Tests skip gracefully if files are missing — they check `path.exists()` and return early.
Sample files are raw binary FreeSWITCH dump files (~50-350MB each):
- `esinet1-v4-tcp.dump.{20..29}` — TCP IPv4
- `esinet1-v4-udp.dump.{20..29}` — UDP IPv4
- `esinet1-v6-tls.dump.{20..29}` — TLS IPv6
- `internal-v4.dump.{20..29}` — internal TCP IPv4
- `internal-v6.dump.{20..29}` — internal TCP IPv6
- `esinet1-v6-tls.dump.180` — TLS IPv6 with real traffic (INVITE/NOTIFY/BYE)
- `esinet1-v4-tls.dump.{179,180}` — TLS IPv4 (180 has real traffic)
Logrotate numbering: higher number = older file.
Level 3 tests tolerate a small number of parse failures (~0.004% on TCP) caused by
TCP reassembly edge cases producing fragments without valid SIP first lines.
The `file_concatenation_two_dumps` test validates `Read::chain()` across two files
(simulating `cat dump.29 dump.28 | parser`).
### Running integration tests
```sh
# All integration tests
cargo test --test level1_samples -- --nocapture
cargo test --test level2_samples -- --nocapture
cargo test --test level3_samples -- --nocapture
# Single test
cargo test --test level1_samples esinet1_v4_tcp -- --nocapture
```
## Development Methodology — TDD
This project follows test-driven development:
1. Write failing tests that reproduce the bug or specify the new behavior
2. Confirm tests fail (`cargo test --lib`)
3. `cargo fmt && git commit --no-verify` (red phase — clippy/tests will fail, but code must be formatted)
4. Implement the fix/feature
5. Confirm all tests pass
6. Commit the implementation (hooks run normally)
## Investigation Principle
Before modifying the data stream (frame parsing, message reassembly, SIP parsing),
consider all 3 parsing levels. The parser aims for 100% accuracy — no missing bytes.

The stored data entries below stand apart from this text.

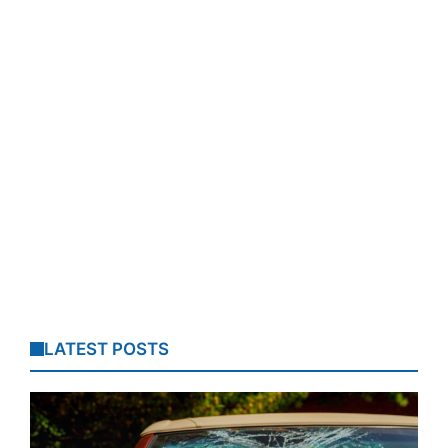
LATEST POSTS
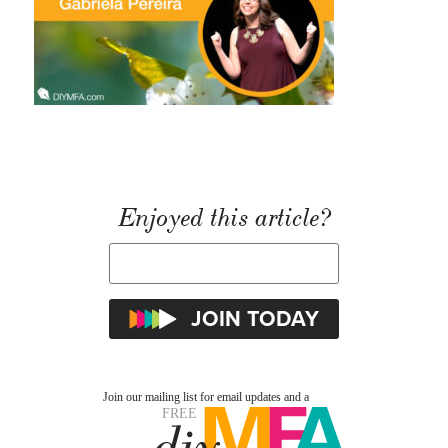
Enjoyed this article?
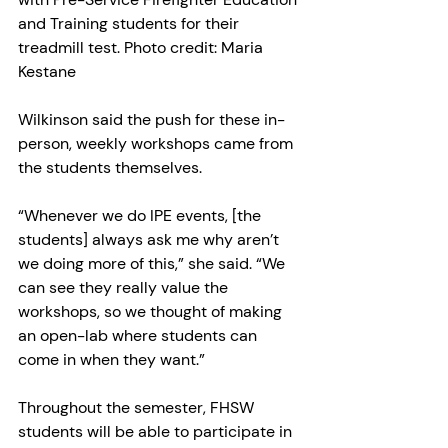
and Training students for their 
treadmill test. Photo credit: Maria 
Kestane
Wilkinson said the push for these in-
person, weekly workshops came from 
the students themselves.
“Whenever we do IPE events, [the 
students] always ask me why aren’t 
we doing more of this,” she said. “We 
can see they really value the 
workshops, so we thought of making 
an open-lab where students can 
come in when they want.”
Throughout the semester, FHSW 
students will be able to participate in 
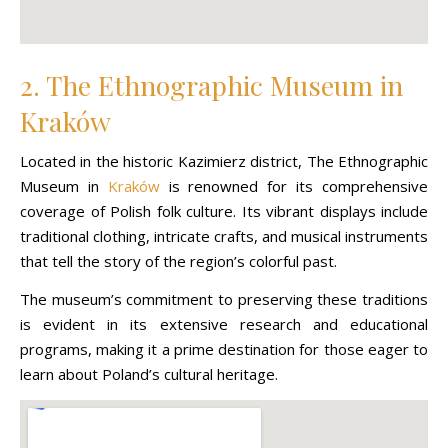
2. The Ethnographic Museum in
Kraków
Located in the historic Kazimierz district, The Ethnographic
Museum in
Kraków
is renowned for its comprehensive
coverage of Polish folk culture. Its vibrant displays include
traditional clothing, intricate crafts, and musical instruments
that tell the story of the region’s colorful past.
The museum’s commitment to preserving these traditions
is evident in its extensive research and educational
programs, making it a prime destination for those eager to
learn about Poland’s cultural heritage.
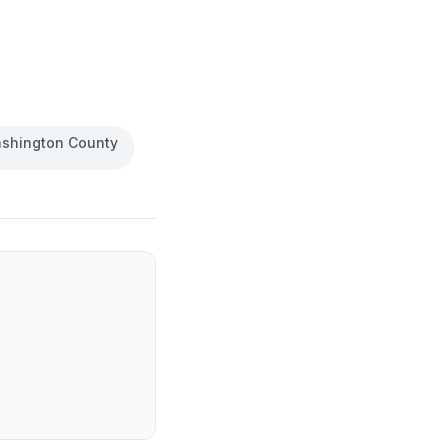
shington County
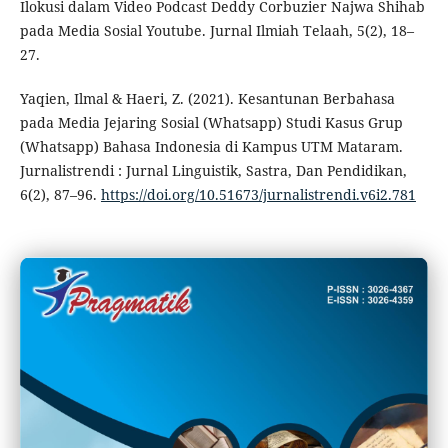
Ilokusi dalam Video Podcast Deddy Corbuzier Najwa Shihab
pada Media Sosial Youtube. Jurnal Ilmiah Telaah, 5(2), 18–
27.
Yaqien, Ilmal & Haeri, Z. (2021). Kesantunan Berbahasa
pada Media Jejaring Sosial (Whatsapp) Studi Kasus Grup
(Whatsapp) Bahasa Indonesia di Kampus UTM Mataram.
Jurnalistrendi : Jurnal Linguistik, Sastra, Dan Pendidikan,
6(2), 87–96.
https://doi.org/10.51673/jurnalistrendi.v6i2.781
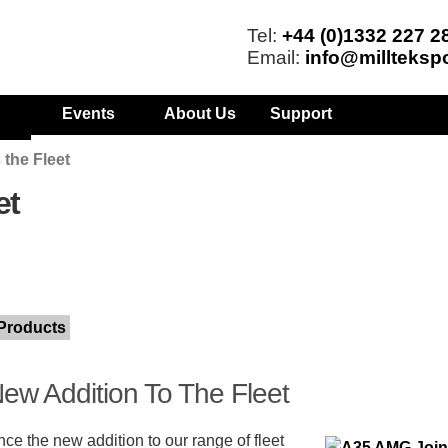
Tel:
+44 (0)1332 227 2
Email:
info@millteksp
Events
About Us
Support
the Fleet
et
Products
ew Addition To The Fleet
ce the new addition to our range of fleet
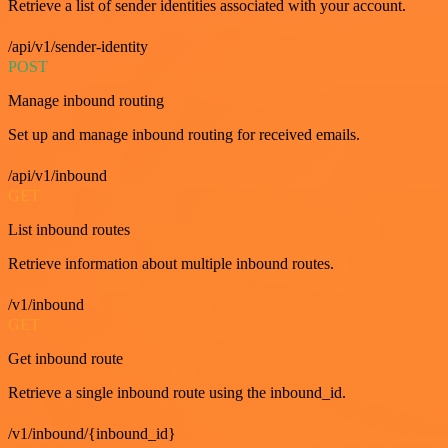
Retrieve a list of sender identities associated with your account.
/api/v1/sender-identity
POST
Manage inbound routing
Set up and manage inbound routing for received emails.
/api/v1/inbound
GET
List inbound routes
Retrieve information about multiple inbound routes.
/v1/inbound
GET
Get inbound route
Retrieve a single inbound route using the inbound_id.
/v1/inbound/{inbound_id}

If a new dump file triggers errors, investigate the root cause across all levels before
assuming malformed data and adding workarounds.
## Key Design Decisions
See [`docs/design-rationale.md`](docs/design-rationale.md) for the full
engineering rationale. Summary of the major decisions:
### Boundary detection: byte_count-first strategy
The `\x0B\n` boundary is validated two ways:
1. **Primary**: Check at expected position (`content_start + byte_count`). If `\x0B` is there, accept it. This handles file concatenation where garbage follows the boundary.

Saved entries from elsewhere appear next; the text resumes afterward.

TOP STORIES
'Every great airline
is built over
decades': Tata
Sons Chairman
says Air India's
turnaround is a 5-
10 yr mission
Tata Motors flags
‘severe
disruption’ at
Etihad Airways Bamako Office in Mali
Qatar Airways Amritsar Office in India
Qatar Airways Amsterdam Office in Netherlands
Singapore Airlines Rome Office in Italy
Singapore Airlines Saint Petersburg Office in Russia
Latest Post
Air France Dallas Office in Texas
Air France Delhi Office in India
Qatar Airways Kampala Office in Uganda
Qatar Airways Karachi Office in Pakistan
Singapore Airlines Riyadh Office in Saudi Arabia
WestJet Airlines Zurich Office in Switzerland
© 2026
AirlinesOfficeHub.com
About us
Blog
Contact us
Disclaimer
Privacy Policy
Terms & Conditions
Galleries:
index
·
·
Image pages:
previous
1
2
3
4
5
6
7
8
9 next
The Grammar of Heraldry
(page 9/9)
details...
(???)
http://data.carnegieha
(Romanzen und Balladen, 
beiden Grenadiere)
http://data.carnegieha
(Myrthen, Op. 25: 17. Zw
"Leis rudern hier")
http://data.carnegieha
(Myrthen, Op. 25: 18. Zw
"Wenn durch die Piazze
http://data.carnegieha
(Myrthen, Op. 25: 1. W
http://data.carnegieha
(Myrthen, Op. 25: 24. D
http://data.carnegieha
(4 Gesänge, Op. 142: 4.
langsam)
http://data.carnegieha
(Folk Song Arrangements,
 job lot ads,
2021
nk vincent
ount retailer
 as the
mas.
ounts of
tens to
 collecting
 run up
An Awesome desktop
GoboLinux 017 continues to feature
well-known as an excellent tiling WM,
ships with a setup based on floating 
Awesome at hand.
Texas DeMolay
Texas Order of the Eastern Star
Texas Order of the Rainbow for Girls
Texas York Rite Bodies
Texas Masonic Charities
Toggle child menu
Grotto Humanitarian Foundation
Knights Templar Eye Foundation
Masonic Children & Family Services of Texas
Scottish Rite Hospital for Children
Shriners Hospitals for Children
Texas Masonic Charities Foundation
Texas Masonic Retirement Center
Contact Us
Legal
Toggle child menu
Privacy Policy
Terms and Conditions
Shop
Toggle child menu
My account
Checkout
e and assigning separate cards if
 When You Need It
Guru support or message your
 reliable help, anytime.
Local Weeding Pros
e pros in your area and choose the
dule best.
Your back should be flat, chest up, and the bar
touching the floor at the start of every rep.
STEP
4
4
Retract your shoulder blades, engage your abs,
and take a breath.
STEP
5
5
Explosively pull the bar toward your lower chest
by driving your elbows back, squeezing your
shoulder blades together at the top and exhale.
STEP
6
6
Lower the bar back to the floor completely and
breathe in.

2. **Fallback**: Scan for `\x0B\n` followed by a valid frame header (`recv/sent N bytes ...`). This handles `\x0B` appearing in XML/binary content.
### Streaming design
All iterators accept `impl Read`. Truncated first frames are expected and logged via `tracing::warn!`. The parser never panics on malformed input.
### Multi-level architecture
```
Level 1: FrameIterator — raw bytes → Frame (header + content)
Level 2: MessageIterator — Frame → SipMessage (reassembled + split)
Level 3: ParsedSipMessage — SipMessage → parsed headers/body
```
Each level wraps the previous, all streaming.